Sin embargo, para llegar a la oca todavía había que saltar la casilla de la Muerte, esto es: el emperador. En unas semanas, Carlos se las había arreglado para reagrupar sus tropas con las de sus aliados, y ahora tenía en el campo de batalla una situación objetivamente más poderosa que la de sus adversarios. Así las cosas, comunicó a sus embajadores en Trento, y al Papa, que él no estaba a favor, ni de un aplazamiento de las discusiones del concilio, ni mucho menos un traslado de sede. Convencido de que el cardenal Cervino era su principal enemigo, lo cubre de críticas y le exige al Papa que lo llame de vuelta a Roma. En fin, en una última vuelta de tuerca, le comunica fríamente a Pablo que no prestará ningún tipo de protección a la Iglesia si Trento se disuelve. Una forma de señalar al Papa delante de los protestantes mientras se dice: “si le das hostias a éste, no voy a hacer nada”. Por supuesto, cursó orden terminante a los obispos españoles de que no se moviesen de la villa.

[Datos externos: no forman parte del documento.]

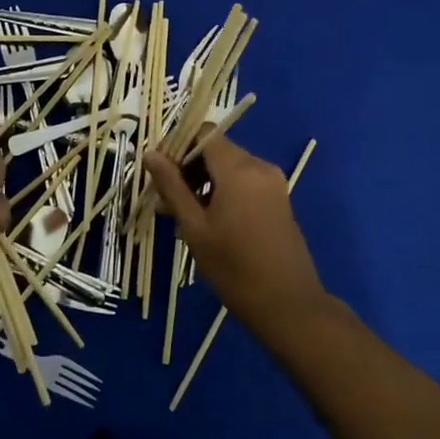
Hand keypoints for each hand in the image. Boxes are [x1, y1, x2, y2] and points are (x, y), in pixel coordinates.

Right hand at [145, 135, 324, 325]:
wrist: (287, 304)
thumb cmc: (234, 267)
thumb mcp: (195, 227)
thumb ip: (172, 186)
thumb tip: (151, 154)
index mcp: (238, 169)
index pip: (203, 134)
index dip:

Carlos de Habsburgo tenía, en ese momento y literalmente, la suerte de la Iglesia católica en sus manos. Si él hubiese querido, los protestantes podrían haber entrado en Roma y hacer de modernos alaricos. Esto Pablo lo sabía y, precisamente por eso, levantó el pie del freno. En la sesión del 13 de agosto, Del Monte declaró, para sorpresa de todos, que todo estaba bien, que no había problema alguno, que todo estaba seguro, y que procedía continuar con las discusiones. En otras palabras, dijo exactamente lo contrario que había dicho 13 días antes.


No creo que nadie se sorprendiese: al fin y al cabo, era un cardenal. Y, dado que los cardenales responden a designios inescrutables que les sopla una paloma al oído, pueden decir en cada momento lo que les de la gana, que siempre será verdad.